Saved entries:
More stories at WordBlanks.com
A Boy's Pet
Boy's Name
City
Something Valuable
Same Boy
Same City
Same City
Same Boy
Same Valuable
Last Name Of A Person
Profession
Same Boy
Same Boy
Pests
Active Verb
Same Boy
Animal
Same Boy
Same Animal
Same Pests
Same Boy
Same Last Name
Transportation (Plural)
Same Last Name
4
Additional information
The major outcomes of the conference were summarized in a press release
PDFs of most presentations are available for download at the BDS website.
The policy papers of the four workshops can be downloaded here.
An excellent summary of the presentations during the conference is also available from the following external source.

- _EXERCISE DESCRIPTION_: In the records above, find every line that contains the word "Name" and copy it.

- _RESULT_:
Boy's Name
Last Name Of A Person
Same Last Name
Same Last Name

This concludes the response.